The NIREC Executive Secretary, Prof. Cornelius Omonokhua said justice and good governance remained the most effective means for promoting peace, harmony, mutual co-existence and development.
Rivers Finance: House Committee Assures On Reforms
The Joint House Committee on Finance and Public Accounts has promised to champion new reforms that will inject accountability into the management of funds in the state.
They made public their plans, yesterday, during a public hearing on two executive bills: Rivers State Audit Reform bill and Rivers State Finance Control and Management bill 2019.
While the Audit bill seeks to repeal and re-enact an existing bill of 1999, the Finance and Control bill is a new bill set to streamline public finance and enforce transparency.
Chairman House Committee on Finance and Deputy Speaker, Hon. Ehie Ogerenye Edison said the public hearing is to get input from stakeholders and ensure that all forms of misappropriation are eliminated.
In his words, “if the bill is finally approved and passed into law the state would be one of the first to legally fight corruption.
Hon. Edison affirmed that the Chief Wike-led administration is against all forms of misappropriation hence it has sponsored the bill to streamline adequate appropriation of government funds.
Earlier, Chairman House Committee on Public Accounts, Hon. Major Jack submitted that the public hearing will streamline the bill and give it a modern look.
In his view it was high time the state reformed its audit system to give room for efficiency.
In the future, he said, accounting officers will be responsible as they are expected to be more prudent in their duties.
In a related development, the call for the establishment of the Rivers State Audit Service Commission has divided stakeholders in the public finance and accounts sector in the state.
Their views were made public during the public hearing on “The Rivers State Finance Control and Management bill 2019”, and “The Rivers State Audit Reform bill of 2019” held at the Assembly Complex yesterday.
While the Auditor- General of the State, Eliaz Akazu, advocated for an independent body to oversee audit processes in the state, Chairman of the State Civil Service Commission, Chief Oris Onyiri said it will conflict with service rules and duplicate functions.
Speaking through one Emmanuel Dappa, the Chairman of the State Civil Service said if the Commission is established, it will conflict with the mandate of the commission to oversee all public service matters, and therefore urged the Assembly to ensure that such provisions are duly addressed.

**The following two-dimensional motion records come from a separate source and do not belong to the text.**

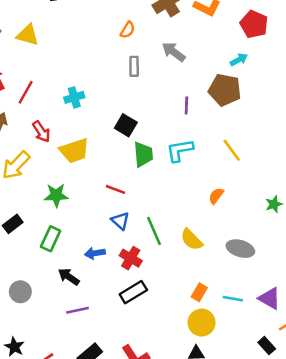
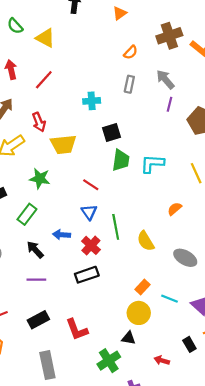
red line: (26, 92) -> (44, 80), moved
cyan cross: (74, 97) -> (92, 101), moved
purple line: (186, 105) -> (170, 104), moved
black square: (126, 125) -> (111, 132), turned 30

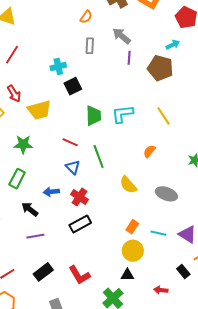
black square: (111, 132) -> (73, 86), moved
green line: (116, 227) -> (99, 157), moved

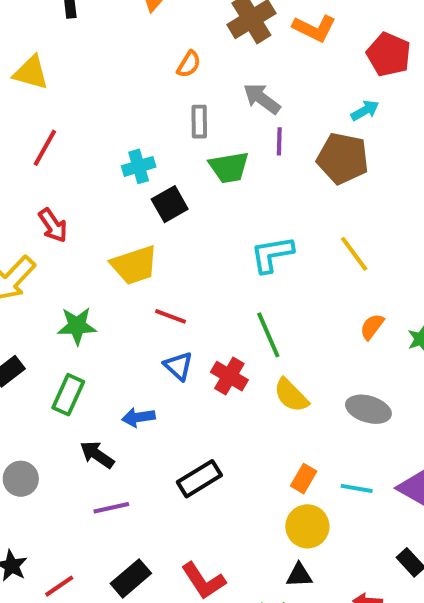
yellow trapezoid: (39, 110) -> (134, 265), moved
green trapezoid: (94, 116) -> (229, 167), moved, turned 85
orange semicircle: (149, 151) -> (372, 327), moved
green line: (99, 157) -> (268, 335), moved
red cross: (79, 197) -> (229, 376), moved

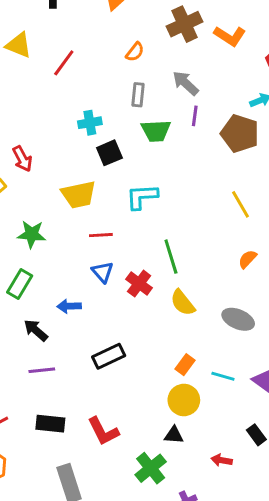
red line: (45, 148) -> (64, 63), moved
cyan L-shape: (272, 254) -> (142, 197), moved
red line: (171, 316) -> (101, 235), turned -30
black rectangle: (131, 578) -> (50, 424), turned 40

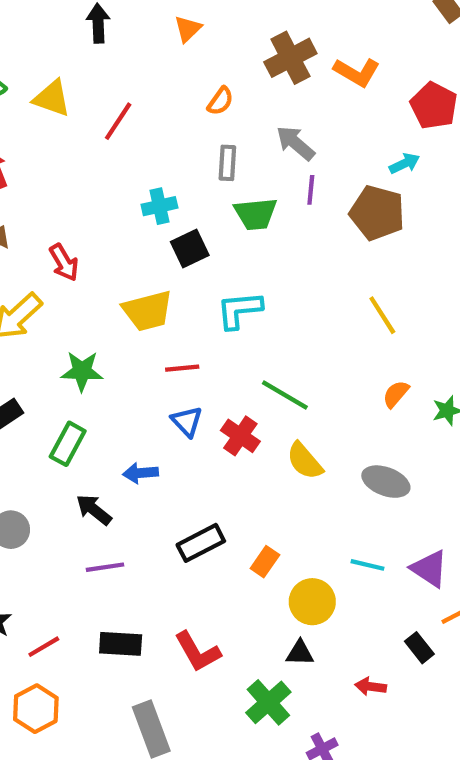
green line: (171, 257) -> (285, 395), turned -40
orange rectangle: (185, 365) -> (265, 562), moved

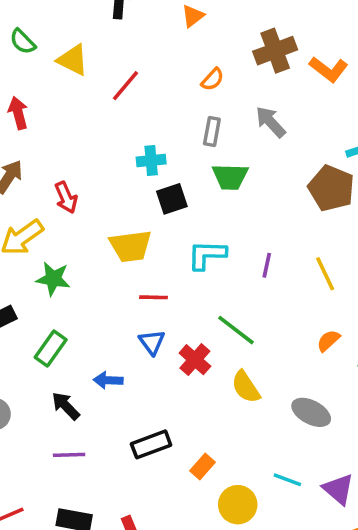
purple line: (311, 190) -> (267, 265), moved
green star: (82, 371) -> (53, 279), moved

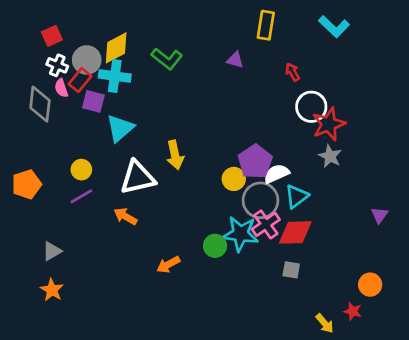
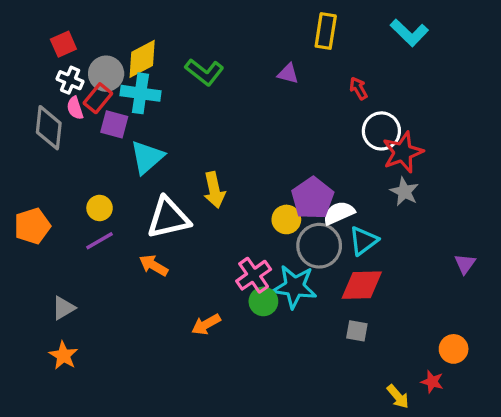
pink cross: (266, 224) -> (254, 275), moved

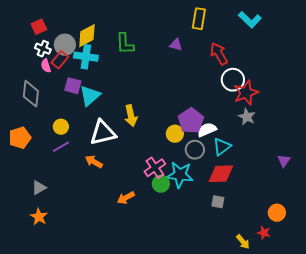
green L-shape: (204, 72) -> (125, 44), turned 50
red arrow: (358, 88) -> (219, 54), size x1.6
purple square: (114, 124) -> (73, 86), moved
gray diamond: (49, 128) -> (31, 94), moved
gray circle: (319, 246) -> (195, 150), size x0.7

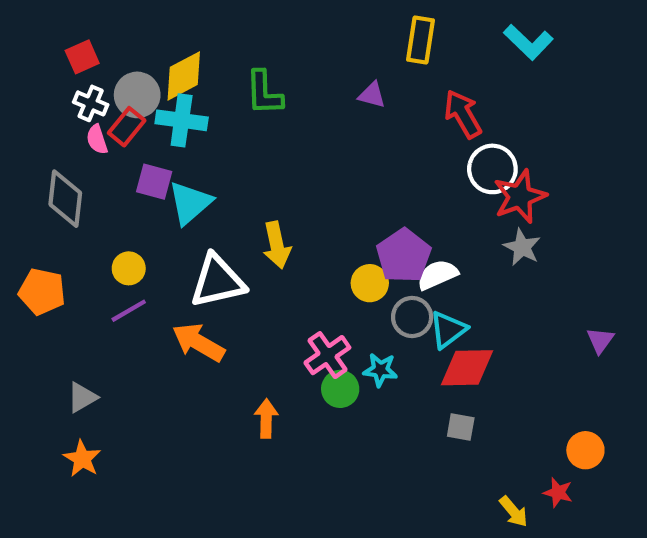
orange pentagon: (20, 138) -> (42, 292), turned 30
cyan triangle: (222, 147) -> (448, 330), moved
orange arrow: (94, 162) -> (198, 342), size x1.4
cyan star: (180, 175) -> (380, 370), size x0.6
orange arrow: (126, 198) -> (266, 419), turned 120

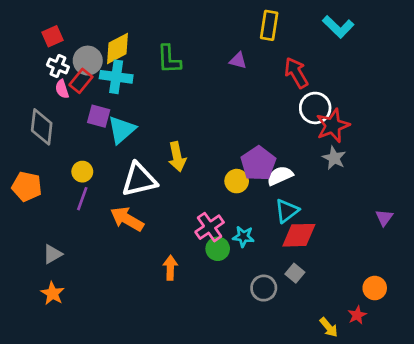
purple line: (129, 311) -> (82, 199), turned -40
gray circle: (412, 317) -> (264, 288), moved
gray square: (461, 427) -> (295, 273), turned 30
red star: (558, 493) -> (357, 315), turned 30

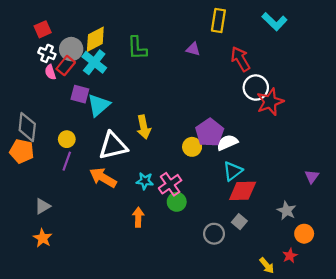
cyan cross: (116, 77) -> (94, 62), turned 30
gray diamond: (42, 127) -> (27, 127), moved
gray star: (334, 158) -> (287, 211), moved
cyan star: (243, 237) -> (145, 181), moved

“When it comes to the discipline and promotion of auditors, it will relegate the duties of the Civil Service Commission, “ Onyiri declared.
Except in the appointment of Auditor General, which is exclusive of the Governor, Onyiri stated that other aspects of employment, promotion and discipline are under the Commission, stressing that auditors are civil servants.
Akazu had earlier posited that the Commission was necessary to inject efficiency and transparency in audit system.
He reasoned that, “auditing is moving away from the traditional system… The office should be funded through direct charge on government account or through budgeting”.
The State Auditor -General also sued for the establishment of a legal department to oversee grey legal areas instead of resorting to staffs loaned from sister agencies.
Meanwhile, a representative of the Rivers State University and Professor of Accountancy, Loveday Nwayanwu, has called for the inclusion of members of various high institutions in the proposed board of state audit.
Besides, Prof Nwayanwu argued that it will not be transparent if the auditors generally appoint somebody to audit his office.
Such duty, according to Nwayanwu, should be done by an independent body to create transparency.